Assignment:
Find the string "Schabus" in the records. Copy each line that has it.

The input:
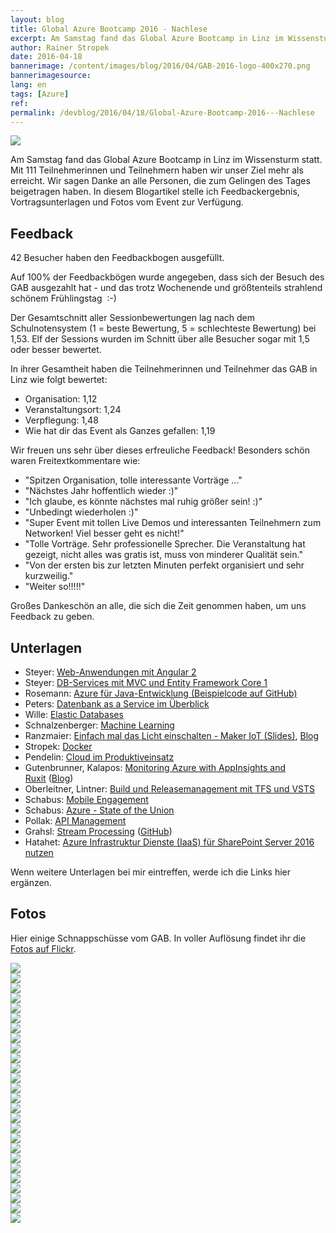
 ```yaml
---
layout: blog
title: Global Azure Bootcamp 2016 - Nachlese
excerpt: Am Samstag fand das Global Azure Bootcamp in Linz im Wissensturm statt. Mit 111 Teilnehmerinnen und Teilnehmern haben wir unser Ziel mehr als erreicht. Wir sagen Danke an alle Personen, die zum Gelingen des Tages beigetragen haben. In diesem Blogartikel stelle ich Vortragsunterlagen und Fotos vom Event zur Verfügung.
author: Rainer Stropek
date: 2016-04-18
bannerimage: /content/images/blog/2016/04/GAB-2016-logo-400x270.png
bannerimagesource: 
lang: en
tags: [Azure]
ref: 
permalink: /devblog/2016/04/18/Global-Azure-Bootcamp-2016---Nachlese
---
```


<p>
  <img src="{{site.baseurl}}/content/images/blog/2016/04/GAB/2016-04-08 CoderDojo-16.jpg" />
</p><p>Am Samstag fand das Global Azure Bootcamp in Linz im Wissensturm statt. Mit 111 Teilnehmerinnen und Teilnehmern haben wir unser Ziel mehr als erreicht. Wir sagen Danke an alle Personen, die zum Gelingen des Tages beigetragen haben. In diesem Blogartikel stelle ich Feedbackergebnis, Vortragsunterlagen und Fotos vom Event zur Verfügung.</p><h2>Feedback</h2><p>42 Besucher haben den Feedbackbogen ausgefüllt.</p><p class="highlighted">Auf 100% der Feedbackbögen wurde angegeben, dass sich der Besuch des GAB ausgezahlt hat - und das trotz Wochenende und größtenteils strahlend schönem Frühlingstag  :-)</p><p>Der Gesamtschnitt aller Sessionbewertungen lag nach dem Schulnotensystem (1 = beste Bewertung, 5 = schlechteste Bewertung) bei 1,53. Elf der Sessions wurden im Schnitt über alle Besucher sogar mit 1,5 oder besser bewertet.</p><p>In ihrer Gesamtheit haben die Teilnehmerinnen und Teilnehmer das GAB in Linz wie folgt bewertet:</p><ul>
  <li>Organisation: 1,12</li>
  <li>Veranstaltungsort: 1,24</li>
  <li>Verpflegung: 1,48</li>
  <li>Wie hat dir das Event als Ganzes gefallen: 1,19</li>
</ul><p>Wir freuen uns sehr über dieses erfreuliche Feedback! Besonders schön waren Freitextkommentare wie:</p><ul>
  <li>"Spitzen Organisation, tolle interessante Vorträge ..."</li>
  <li>"Nächstes Jahr hoffentlich wieder :)"</li>
  <li>"Ich glaube, es könnte nächstes mal ruhig größer sein! :)"</li>
  <li>"Unbedingt wiederholen :)"</li>
  <li>"Super Event mit tollen Live Demos und interessanten Teilnehmern zum Networken! Viel besser geht es nicht!"</li>
  <li>"Tolle Vorträge. Sehr professionelle Sprecher. Die Veranstaltung hat gezeigt, nicht alles was gratis ist, muss von minderer Qualität sein."</li>
  <li>"Von der ersten bis zur letzten Minuten perfekt organisiert und sehr kurzweilig."</li>
  <li>"Weiter so!!!!!"</li>
</ul><p>Großes Dankeschön an alle, die sich die Zeit genommen haben, um uns Feedback zu geben.</p><h2>Unterlagen</h2><ul>
  <li>Steyer: <a href="http://www.softwarearchitekt.at/post/2016/04/16/unterlagen-zum-vortrag-moderne-web-anwendungen-mit-angular-2-vom-global-azure-bootcamp-in-linz-april-2016.aspx" target="_blank">Web-Anwendungen mit Angular 2</a></li>
  <li>Steyer: <a href="http://www.softwarearchitekt.at/post/2016/04/16/unterlagen-zum-vortrag-datenbasierte-services-mit-mvc-core-1-und-ef-core-1-vom-global-azure-bootcamp-in-linz-april-2016.aspx" target="_blank">DB-Services mit MVC und Entity Framework Core 1</a></li>
  <li>Rosemann: <a href="https://github.com/scintillation/talks/tree/master/meimarie" target="_blank">Azure für Java-Entwicklung (Beispielcode auf GitHub)</a></li>
  <li>Peters: <a href="{{site.baseurl}}/content/images/blog/2016/04/Fit 4 Azure SQL.PDF" target="_blank">Datenbank as a Service im Überblick</a></li>
  <li>Wille: <a href="https://github.com/christophwille/demosatconferences/tree/master/gab16" target="_blank">Elastic Databases</a></li>
  <li>Schnalzenberger: <a href="{{site.baseurl}}/content/images/blog/2016/04/2016-04 Global Azure Bootcamp MachineLearning.7z" target="_blank">Machine Learning</a></li>
  <li>Ranzmaier: <a href="https://onedrive.live.com/redir?resid=9999FA49EB6E4451!466095&amp;authkey=!AKq7rFUciMDRfhU&amp;ithint=file%2cpptx" target="_blank">Einfach mal das Licht einschalten - Maker IoT (Slides)</a>, <a href="http://www.dotnet.xyz/" target="_blank">Blog</a></li>
  <li>Stropek: <a href="https://github.com/rstropek/DockerVS2015Intro/" target="_blank">Docker</a></li>
  <li>Pendelin: <a href="{{site.baseurl}}/content/images/blog/2016/04/Monitoring Azure with AppInsights and Ruxit.pptx" target="_blank">Cloud im Produktiveinsatz</a></li>
  <li>Gutenbrunner, Kalapos: <a href="{{site.baseurl}}/content/images/blog/2016/04/Monitoring Azure with AppInsights and Ruxit.pptx" target="_blank">Monitoring Azure with AppInsights and Ruxit</a> (<a href="http://kalapos.azurewebsites.net/monitoring-with-application-insights" target="_blank">Blog</a>)</li>
  <li>Oberleitner, Lintner: <a href="{{site.baseurl}}/content/images/blog/2016/04/AzureBootcamp_2016Linz_VSTS_TFS_BuildandReleaseManagement.pdf" target="_blank">Build und Releasemanagement mit TFS und VSTS</a></li>
  <li>Schabus: <a href="{{site.baseurl}}/content/images/blog/2016/04/Azure_MobileEngagement__20160416.pdf" target="_blank">Mobile Engagement</a></li>
  <li>Schabus: <a href="{{site.baseurl}}/content/images/blog/2016/04/Azure_StateOfTheUnion_20160416.pdf" target="_blank">Azure - State of the Union</a></li>
  <li>Pollak: <a href="https://blog.spectologic.com/2016/04/20/api-management-on-global-azure-bootcamp-2016/" target="_blank">API Management</a></li>
  <li>Grahsl: <a href="{{site.baseurl}}/content/images/blog/2016/04/GAB16_Stream_Processing_with_Azure.pdf" target="_blank">Stream Processing</a> (<a href="https://github.com/hpgrahsl/gab2016streamanalytics" target="_blank">GitHub</a>)</li>
  <li>Hatahet: <a href="{{site.baseurl}}/content/images/blog/2016/04/GAB-2016-Hatahet-Azure-Infrastruktur-Dienste-fuer-SharePoint-Server-2016.pdf" target="_blank">Azure Infrastruktur Dienste (IaaS) für SharePoint Server 2016 nutzen</a></li>
</ul><p>Wenn weitere Unterlagen bei mir eintreffen, werde ich die Links hier ergänzen.</p><h2>Fotos</h2><p>Hier einige Schnappschüsse vom GAB. In voller Auflösung findet ihr die <a href="https://flic.kr/s/aHskxKhgMs" target="_blank">Fotos auf Flickr</a>.</p>

<div class="row tc-image-gallery">
	<div class="col-xs-6 col-sm-4 col-md-3"><a data-lightbox="gab" href="{{site.baseurl}}/content/images/blog/2016/04/GAB/2016-04-08 CoderDojo.jpg"><img src="{{site.baseurl}}/content/images/blog/2016/04/GAB/2016-04-08 CoderDojo.jpg" /></a></div>
	<div class="col-xs-6 col-sm-4 col-md-3"><a data-lightbox="gab" href="{{site.baseurl}}/content/images/blog/2016/04/GAB/2016-04-08 CoderDojo-4.jpg"><img src="{{site.baseurl}}/content/images/blog/2016/04/GAB/2016-04-08 CoderDojo-4.jpg" /></a></div>
	<div class="col-xs-6 col-sm-4 col-md-3"><a data-lightbox="gab" href="{{site.baseurl}}/content/images/blog/2016/04/GAB/2016-04-08 CoderDojo-5.jpg"><img src="{{site.baseurl}}/content/images/blog/2016/04/GAB/2016-04-08 CoderDojo-5.jpg" /></a></div>
	<div class="col-xs-6 col-sm-4 col-md-3"><a data-lightbox="gab" href="{{site.baseurl}}/content/images/blog/2016/04/GAB/2016-04-08 CoderDojo-6.jpg"><img src="{{site.baseurl}}/content/images/blog/2016/04/GAB/2016-04-08 CoderDojo-6.jpg" /></a></div>
	<div class="col-xs-6 col-sm-4 col-md-3"><a data-lightbox="gab" href="{{site.baseurl}}/content/images/blog/2016/04/GAB/2016-04-08 CoderDojo-7.jpg"><img src="{{site.baseurl}}/content/images/blog/2016/04/GAB/2016-04-08 CoderDojo-7.jpg" /></a></div>
	<div class="col-xs-6 col-sm-4 col-md-3"><a data-lightbox="gab" href="{{site.baseurl}}/content/images/blog/2016/04/GAB/2016-04-08 CoderDojo-8.jpg"><img src="{{site.baseurl}}/content/images/blog/2016/04/GAB/2016-04-08 CoderDojo-8.jpg" /></a></div>
	<div class="col-xs-6 col-sm-4 col-md-3"><a data-lightbox="gab" href="{{site.baseurl}}/content/images/blog/2016/04/GAB/2016-04-08 CoderDojo-9.jpg"><img src="{{site.baseurl}}/content/images/blog/2016/04/GAB/2016-04-08 CoderDojo-9.jpg" /></a></div>
	<div class="col-xs-6 col-sm-4 col-md-3"><a data-lightbox="gab" href="{{site.baseurl}}/content/images/blog/2016/04/GAB/2016-04-08 CoderDojo-10.jpg"><img src="{{site.baseurl}}/content/images/blog/2016/04/GAB/2016-04-08 CoderDojo-10.jpg" /></a></div>
	<div class="col-xs-6 col-sm-4 col-md-3"><a data-lightbox="gab" href="{{site.baseurl}}/content/images/blog/2016/04/GAB/2016-04-08 CoderDojo-11.jpg"><img src="{{site.baseurl}}/content/images/blog/2016/04/GAB/2016-04-08 CoderDojo-11.jpg" /></a></div>
	<div class="col-xs-6 col-sm-4 col-md-3"><a data-lightbox="gab" href="{{site.baseurl}}/content/images/blog/2016/04/GAB/2016-04-08 CoderDojo-12.jpg"><img src="{{site.baseurl}}/content/images/blog/2016/04/GAB/2016-04-08 CoderDojo-12.jpg" /></a></div>
	<div class="col-xs-6 col-sm-4 col-md-3"><a data-lightbox="gab" href="{{site.baseurl}}/content/images/blog/2016/04/GAB/2016-04-08 CoderDojo-13.jpg"><img src="{{site.baseurl}}/content/images/blog/2016/04/GAB/2016-04-08 CoderDojo-13.jpg" /></a></div>
	<div class="col-xs-6 col-sm-4 col-md-3"><a data-lightbox="gab" href="{{site.baseurl}}/content/images/blog/2016/04/GAB/2016-04-08 CoderDojo-14.jpg"><img src="{{site.baseurl}}/content/images/blog/2016/04/GAB/2016-04-08 CoderDojo-14.jpg" /></a></div>
	<div class="col-xs-6 col-sm-4 col-md-3"><a data-lightbox="gab" href="{{site.baseurl}}/content/images/blog/2016/04/GAB/2016-04-08 CoderDojo-15.jpg"><img src="{{site.baseurl}}/content/images/blog/2016/04/GAB/2016-04-08 CoderDojo-15.jpg" /></a></div>
	<div class="col-xs-6 col-sm-4 col-md-3"><a data-lightbox="gab" href="{{site.baseurl}}/content/images/blog/2016/04/GAB/2016-04-08 CoderDojo-16.jpg"><img src="{{site.baseurl}}/content/images/blog/2016/04/GAB/2016-04-08 CoderDojo-16.jpg" /></a></div>
	<div class="col-xs-6 col-sm-4 col-md-3"><a data-lightbox="gab" href="{{site.baseurl}}/content/images/blog/2016/04/GAB/2016-04-08 CoderDojo-17.jpg"><img src="{{site.baseurl}}/content/images/blog/2016/04/GAB/2016-04-08 CoderDojo-17.jpg" /></a></div>
	<div class="col-xs-6 col-sm-4 col-md-3"><a data-lightbox="gab" href="{{site.baseurl}}/content/images/blog/2016/04/GAB/2016-04-08 CoderDojo-18.jpg"><img src="{{site.baseurl}}/content/images/blog/2016/04/GAB/2016-04-08 CoderDojo-18.jpg" /></a></div>
	<div class="col-xs-6 col-sm-4 col-md-3"><a data-lightbox="gab" href="{{site.baseurl}}/content/images/blog/2016/04/GAB/2016-04-08 CoderDojo-21.jpg"><img src="{{site.baseurl}}/content/images/blog/2016/04/GAB/2016-04-08 CoderDojo-21.jpg" /></a></div>
	<div class="col-xs-6 col-sm-4 col-md-3"><a data-lightbox="gab" href="{{site.baseurl}}/content/images/blog/2016/04/GAB/2016-04-08 CoderDojo-22.jpg"><img src="{{site.baseurl}}/content/images/blog/2016/04/GAB/2016-04-08 CoderDojo-22.jpg" /></a></div>
	<div class="col-xs-6 col-sm-4 col-md-3"><a data-lightbox="gab" href="{{site.baseurl}}/content/images/blog/2016/04/GAB/2016-04-08 CoderDojo-23.jpg"><img src="{{site.baseurl}}/content/images/blog/2016/04/GAB/2016-04-08 CoderDojo-23.jpg" /></a></div>
	<div class="col-xs-6 col-sm-4 col-md-3"><a data-lightbox="gab" href="{{site.baseurl}}/content/images/blog/2016/04/GAB/2016-04-08 CoderDojo-24.jpg"><img src="{{site.baseurl}}/content/images/blog/2016/04/GAB/2016-04-08 CoderDojo-24.jpg" /></a></div>
	<div class="col-xs-6 col-sm-4 col-md-3"><a data-lightbox="gab" href="{{site.baseurl}}/content/images/blog/2016/04/GAB/2016-04-08 CoderDojo-25.jpg"><img src="{{site.baseurl}}/content/images/blog/2016/04/GAB/2016-04-08 CoderDojo-25.jpg" /></a></div>
	<div class="col-xs-6 col-sm-4 col-md-3"><a data-lightbox="gab" href="{{site.baseurl}}/content/images/blog/2016/04/GAB/2016-04-08 CoderDojo-27.jpg"><img src="{{site.baseurl}}/content/images/blog/2016/04/GAB/2016-04-08 CoderDojo-27.jpg" /></a></div>
</div>
<div class="row tc-image-gallery">
	<div class="col-xs-6 col-sm-4 col-md-3"><a data-lightbox="gab" href="{{site.baseurl}}/content/images/blog/2016/04/GAB/2016-04-08 CoderDojo-2.jpg"><img src="{{site.baseurl}}/content/images/blog/2016/04/GAB/2016-04-08 CoderDojo-2.jpg" /></a></div>
	<div class="col-xs-6 col-sm-4 col-md-3"><a data-lightbox="gab" href="{{site.baseurl}}/content/images/blog/2016/04/GAB/2016-04-08 CoderDojo-19.jpg"><img src="{{site.baseurl}}/content/images/blog/2016/04/GAB/2016-04-08 CoderDojo-19.jpg" /></a></div>
	<div class="col-xs-6 col-sm-4 col-md-3"><a data-lightbox="gab" href="{{site.baseurl}}/content/images/blog/2016/04/GAB/2016-04-08 CoderDojo-20.jpg"><img src="{{site.baseurl}}/content/images/blog/2016/04/GAB/2016-04-08 CoderDojo-20.jpg" /></a></div>
	<div class="col-xs-6 col-sm-4 col-md-3"><a data-lightbox="gab" href="{{site.baseurl}}/content/images/blog/2016/04/GAB/2016-04-08 CoderDojo-26.jpg"><img src="{{site.baseurl}}/content/images/blog/2016/04/GAB/2016-04-08 CoderDojo-26.jpg" /></a></div>
</div>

Solution for this task:
  <li>Schabus: <a href="{{site.baseurl}}/content/images/blog/2016/04/Azure_MobileEngagement__20160416.pdf" target="_blank">Mobile Engagement</a></li>
  <li>Schabus: <a href="{{site.baseurl}}/content/images/blog/2016/04/Azure_StateOfTheUnion_20160416.pdf" target="_blank">Azure - State of the Union</a></li>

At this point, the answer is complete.